Abstract: Deep learning has led to rapid progress being made in the field of machine learning and artificial intelligence, leading to dramatically improved solutions of many challenging problems such as image understanding, speech recognition, and automatic game playing. Despite these remarkable successes, researchers have observed some intriguing and troubling aspects of the behaviour of these models. A case in point is the presence of adversarial examples which make learning based systems fail in unexpected ways. Such behaviour and the difficultly of interpreting the behaviour of neural networks is a serious hindrance in the deployment of these models for safety-critical applications. In this talk, I will review the challenges in developing models that are robust and explainable and discuss the opportunities for collaboration between the formal methods and machine learning communities.

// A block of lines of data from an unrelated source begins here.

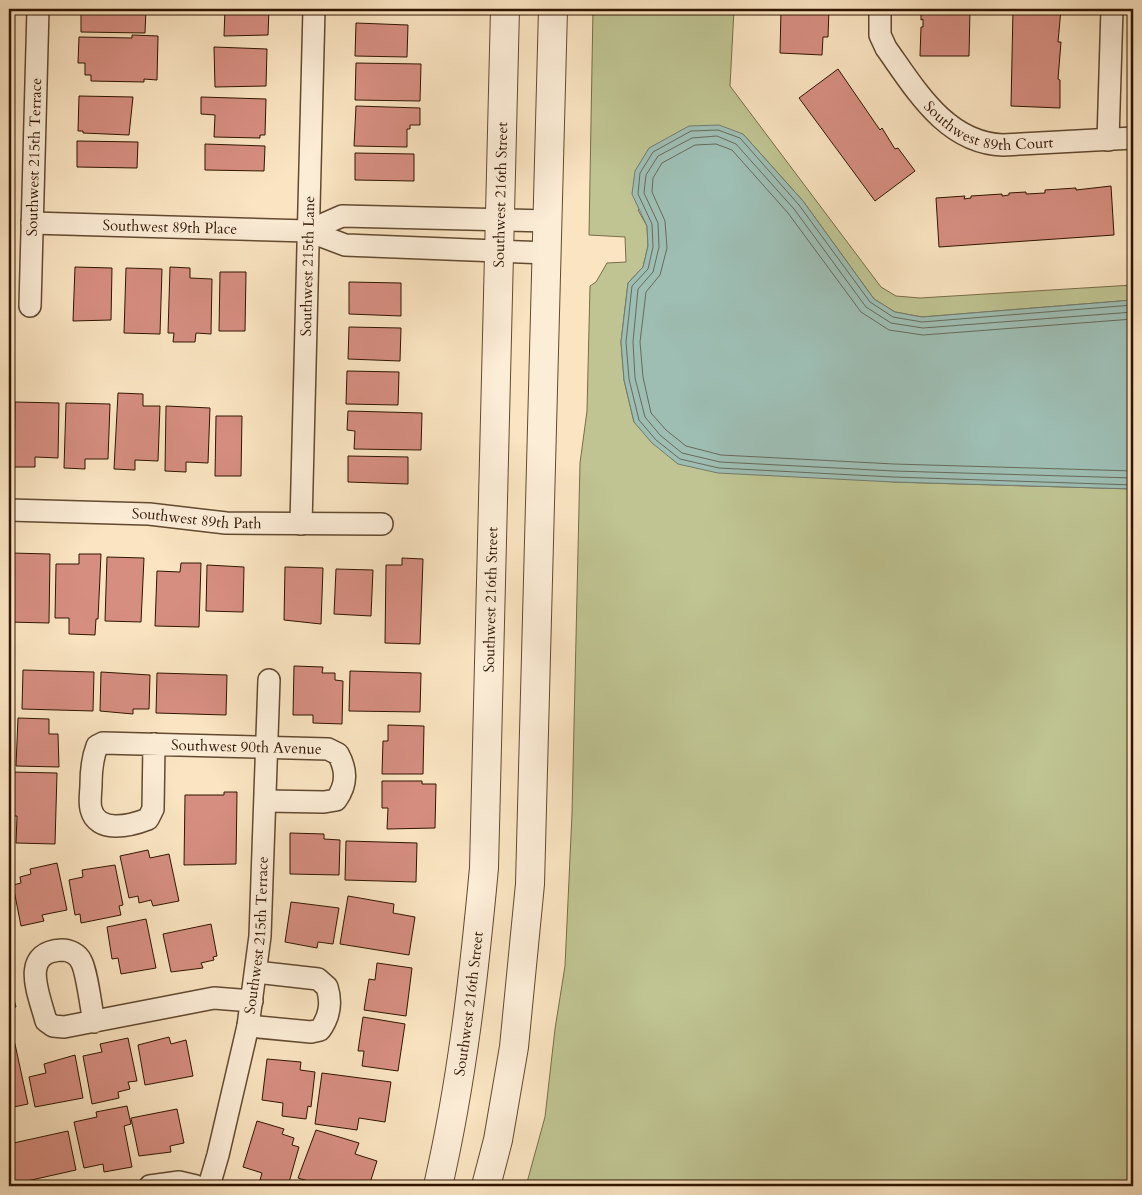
<svg xmlns="http://www.w3.org/2000/svg" width="1142" height="1195" font-family="Cardo,serif">
	<style>
		.green { fill: #bfc492; stroke: #786c49 }
		.water { fill: #9ebeb4; stroke: #727a6c }
		.lines { fill: none; stroke-linecap: round; stroke-linejoin: round }
		.shore { stroke: #676a5a; stroke-width: 1 }
		.building { fill: #d68e81; stroke: #301500 }
		.minor-casing { stroke: #624930; stroke-width: 24 }
		.tertiary-casing { stroke: #624930; stroke-width: 30 }
		.minor { stroke: #fcedd7; stroke-width: 21 }
		.tertiary { stroke: #fcedd7; stroke-width: 28 }
		.labels { text-anchor: middle; dominant-baseline: central; stroke-width: 5; stroke-linejoin: round; paint-order: stroke }
		.street-label { font-size: 15px; fill: #301500; stroke: #fcedd7 }
	</style>
	<rect width="100%" height="100%" fill="#fae4c1"/>
	<filter id="stains"><feTurbulence type="fractalNoise" baseFrequency=".004" numOctaves="4"/><feColorMatrix values="0 0 0 0 .2 0 0 0 0 .09 0 0 0 0 .02 0 0 0 .5 -.17"/></filter>
	<radialGradient id="worn" r=".72"><stop offset=".6" stop-color="#630" stop-opacity="0"/><stop offset="1" stop-color="#630" stop-opacity=".3"/></radialGradient>
	<path class="green" d="M593,9H734L730,86L881,287L896,296L920,298L1133,285V300L922,317L895,312L874,299L803,201L743,134L638,210L647,226L648,246L643,267L628,283L621,342L624,380L634,422L893,482L1133,489V1186H526L545,1117L555,1029L565,966L572,814L580,463L587,411L590,286L596,282L607,263L626,262L625,237L589,235Z"/>
	<path class="water" d="M719,125L743,134L803,201L874,299L895,312L922,317L1133,300V489L893,482L718,473L678,464L652,443L634,422L624,380L621,342L628,283L643,267L648,246L647,226L632,194L635,171L649,148L689,126Z"/>
	<g class="lines">
		<g class="shore">
			<path d="M1133,305L922,322L893,317L870,302L799,205L740,138L718,130L691,131L653,152L640,173L638,194L652,224L653,247L648,269L632,286L626,342L629,379L639,420L656,440L680,459L719,468L893,477L1133,485"/>
			<path d="M1133,312L923,328L891,323L866,307L794,209L736,144L717,136L692,138L658,156L646,175L644,193L658,223L659,247L653,272L638,289L633,342L635,378L645,417L660,435L682,453L720,462L894,471L1133,478"/>
			<path d="M1133,319L923,335L889,330L861,312L788,213L732,150L716,144L695,145L662,163L653,178L652,192L665,221L667,248L660,275L646,292L640,342L643,377L651,413L666,430L686,446L721,455L894,464L1133,471"/>
		</g>
	</g>
	<g class="building">
		<path d="M81,9H146L145,33L81,32Z"/>
		<path d="M225,9H269L268,35L224,36Z"/>
		<path d="M358,9H410V13L358,11Z"/>
		<path d="M781,9H829L828,37H823L822,55L780,53Z"/>
		<path d="M921,9H970L969,56H920L921,27H923V19L921,20Z"/>
		<path d="M1013,9H1061L1058,42H1061L1058,79L1060,80V108L1011,106Z"/>
		<path d="M356,23L408,25L407,57L355,56Z"/>
		<path d="M132,35L158,36L157,80L144,79V82L91,81V75H85V63H78L79,37L132,38Z"/>
		<path d="M214,47L267,49L266,86L215,87Z"/>
		<path d="M356,63L421,64L420,101L355,100Z"/>
		<path d="M838,69L880,130L882,128L895,149L898,148L915,171L875,201L799,98Z"/>
		<path d="M79,96L133,97L129,135L83,133V131H78Z"/>
		<path d="M201,97L266,99L265,135H260V138L214,137L215,115L201,114Z"/>
		<path d="M356,106L420,108V125H410V129H407V147L354,146Z"/>
		<path d="M77,141L138,142L137,168L77,167Z"/>
		<path d="M205,144L265,146L264,171L205,170Z"/>
		<path d="M355,153L414,154V181L355,180Z"/>
		<path d="M1111,186L1114,235L939,247L936,198L965,196L964,199L971,198V196L1002,194V196L1009,195V193L1026,192V194L1045,193V190L1076,188V190Z"/>
		<path d="M75,267L112,268L111,320L73,321Z"/>
		<path d="M170,267L190,268V278L212,279L211,334L196,333L195,342H173L174,333H168Z"/>
		<path d="M126,268L162,269L160,334L124,333Z"/>
		<path d="M220,272H246L245,331H219Z"/>
		<path d="M349,282L401,283V316L349,314Z"/>
		<path d="M349,327L401,328L400,361L348,359Z"/>
		<path d="M347,371L399,372L398,405L346,404Z"/>
		<path d="M118,393L143,394V406H160L158,461L135,460V470L114,469Z"/>
		<path d="M15,402L59,403L58,458L35,457V467H14Z"/>
		<path d="M66,403L110,404L108,459H85V469L64,468Z"/>
		<path d="M166,406L210,408L208,463L186,462V472L165,471Z"/>
		<path d="M348,411L422,413L421,450L354,449L355,431L347,430Z"/>
		<path d="M216,416H242L241,476H215Z"/>
		<path d="M348,456L408,457V484L348,482Z"/>
		<path d="M11,553L50,554L49,623L9,622V562H11Z"/>
		<path d="M79,554H101L98,619H96L95,635L69,634V618H55L56,564H79Z"/>
		<path d="M107,557L144,558L141,622L105,621Z"/>
		<path d="M402,558L423,559L420,644L385,643L386,565H402Z"/>
		<path d="M181,563H201L199,627L155,626L157,571L180,572Z"/>
		<path d="M207,565L244,567L243,612L206,611Z"/>
		<path d="M285,567L323,568L321,624L284,620Z"/>
		<path d="M336,569L373,570L371,616L334,614Z"/>
		<path d="M294,666L323,667L322,673H335V680L343,681L342,724L313,723V715H293Z"/>
		<path d="M23,670L94,672L93,711L22,709Z"/>
		<path d="M350,671L421,673L420,712L349,711Z"/>
		<path d="M101,672L150,675L149,709H133V714L100,711Z"/>
		<path d="M157,673L227,675L226,715L156,713Z"/>
		<path d="M18,718L49,719V734H58L59,767L16,766Z"/>
		<path d="M388,725L424,726L423,774H382L383,741H388Z"/>
		<path d="M9,772L57,773L55,844L16,843L17,816H9Z"/>
		<path d="M382,781H422V784H436L435,828L387,829L388,808H382Z"/>
		<path d="M224,792H237L236,864L184,865L185,795H224Z"/>
		<path d="M290,833L324,834V839L340,840L339,875L290,874Z"/>
		<path d="M346,841L417,843L416,882L345,880Z"/>
		<path d="M148,850L150,858L169,854L179,901L153,906L151,900L139,903L138,896L129,898L120,856Z"/>
		<path d="M57,863L67,910L42,915L44,921L21,926L13,885L21,883L20,877L31,874L30,869Z"/>
		<path d="M115,865L123,905L119,906L121,915L81,923L80,914L75,915L69,880L83,877L82,870Z"/>
		<path d="M348,896L394,904L393,913L415,917L409,955L340,944Z"/>
		<path d="M291,902L339,908L333,944L318,942L317,948L285,942Z"/>
		<path d="M146,919L156,968L121,974L118,958L112,959L107,927Z"/>
		<path d="M211,924L217,956L213,957L214,960L201,963L203,968L171,972L163,934Z"/>
		<path d="M377,963L412,968L406,1016L364,1010L369,979L375,980Z"/>
		<path d="M9,979L16,1007L9,1008Z"/>
		<path d="M363,1017L405,1024L398,1071L362,1066L364,1051H358Z"/>
		<path d="M13,1035L28,1104L9,1108V1036Z"/>
		<path d="M169,1037L171,1044L186,1040L193,1076L145,1085L138,1045Z"/>
		<path d="M128,1038L137,1081L128,1082L130,1089L118,1092L119,1098L92,1104L83,1056L102,1052L100,1044Z"/>
		<path d="M75,1055L83,1098L35,1107L29,1077L46,1073L44,1064Z"/>
		<path d="M267,1059L301,1062L300,1070L315,1072L311,1107L308,1106L306,1119L282,1116L283,1103L262,1100Z"/>
		<path d="M322,1073L391,1082L385,1122L359,1118L357,1130L315,1124Z"/>
		<path d="M127,1106L131,1124L124,1126L132,1167L104,1172L103,1164L84,1168L74,1122L97,1117L96,1112Z"/>
		<path d="M177,1109L184,1143L170,1146L171,1152L139,1156L131,1118Z"/>
		<path d="M257,1121L284,1129L282,1134L294,1138L292,1145L299,1147L288,1186L260,1180L262,1173L243,1167Z"/>
		<path d="M316,1130L359,1143L355,1154L377,1161L369,1186H325L298,1178Z"/>
		<path d="M68,1131L76,1170L9,1185V1144Z"/>
	</g>
	<g class="lines">
		<defs>
			<g id="minor">
				<path id="s1" d="M880,9V35L886,48C916,90 946,143 1003,145L1133,138"/>
				<path d="M1108,140L1112,9"/>
				<path id="s2" d="M32,223L308,231L345,245L547,253"/>
				<path d="M308,231L342,216L547,221"/>
				<path id="s3" d="M30,306L38,9"/>
				<path id="s4" d="M9,510L149,514L226,523L382,524"/>
				<path id="s5" d="M301,524L314,9"/>
				<path id="s6" d="M154,744L153,809L148,819C130,826 97,834 91,809C89,802 91,792 91,785C91,771 92,759 97,746L103,743L328,749L338,754C347,770 347,785 336,800L324,802L266,801"/>
				<path d="M94,1022C91,1008 87,971 81,961C78,954 69,950 62,950C19,952 39,994 46,1021L53,1026L64,1027L214,998L252,1001"/>
				<path d="M248,1026L311,1032L320,1030C330,1016 332,1003 327,987L318,979L256,972"/>
				<path d="M150,1186L179,1182L196,1186"/>
				<path id="s7" d="M209,1186L218,1155L248,1026L260,936L269,680"/>
			</g>
			<g id="tertiary">
				<path id="s8" d="M438,1186C462,1081 474,975 484,868L505,9"/>
				<path d="M486,1186L498,1140L514,1047L530,884L553,9"/>
			</g>
		</defs>
		<use href="#minor" class="minor-casing"/>
		<use href="#tertiary" class="tertiary-casing"/>
		<use href="#minor" class="minor"/>
		<use href="#tertiary" class="tertiary"/>
	</g>
	<g class="labels">
		<g class="street-label">
			<text stroke="none"><textPath href="#s1" startOffset="179">Southwest 89th Court</textPath></text>
			<text stroke="none"><textPath href="#s3" startOffset="149">Southwest 215th Terrace</textPath></text>
			<text stroke="none"><textPath href="#s8" startOffset="995">Southwest 216th Street</textPath></text>
			<text stroke="none"><textPath href="#s2" startOffset="138">Southwest 89th Place</textPath></text>
			<text stroke="none"><textPath href="#s5" startOffset="258">Southwest 215th Lane</textPath></text>
			<text stroke="none"><textPath href="#s4" startOffset="188">Southwest 89th Path</textPath></text>
			<text stroke="none"><textPath href="#s8" startOffset="590">Southwest 216th Street</textPath></text>
			<text stroke="none"><textPath href="#s6" startOffset="356">Southwest 90th Avenue</textPath></text>
			<text stroke="none"><textPath href="#s7" startOffset="256">Southwest 215th Terrace</textPath></text>
			<text stroke="none"><textPath href="#s8" startOffset="185">Southwest 216th Street</textPath></text>
		</g>
	</g>
	<rect width="1142" height="1195" fill="none" stroke="#fae4c1" stroke-width="30"/>
	<rect x="10" y="10" width="1122" height="1175" fill="none" stroke="#301500" stroke-width="2.5"/>
	<rect x="15" y="15" width="1112" height="1165" fill="none" stroke="#301500"/>
	<rect width="100%" height="100%" filter="url(#stains)"/>
	<rect width="100%" height="100%" fill="url(#worn)"/>
</svg>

Speaker: Pushmeet Kohli, Head of Research, Science Team Research Lead, Secure Machine Learning, Google DeepMind
Bio: Pushmeet Kohli is the lead scientist for the AI for science and Robust Machine Learning groups at DeepMind. His research revolves around Intelligent Systems and Computational Sciences. His current research interests include Safe and Verified AI, Probabilistic Programming, Interpretable and Verifiable Knowledge Representations of Deep Models. In terms of application domains, he is interested in goal-directed conversation agents, machine learning systems for healthcare, and 3D reconstruction and tracking for augmented and virtual reality. Pushmeet’s papers has appeared in conferences in the field of machine learning, computer vision, game theory and human computer interaction and have won awards in CVPR, WWW, CHI, ECCV, ISMAR, TVX and ICVGIP. His research has also been the subject of a number of articles in popular media outlets such as Forbes, Wired, BBC, New Scientist and MIT Technology Review. Pushmeet is on the editorial board or PAMI, JMLR, IJCV and CVIU.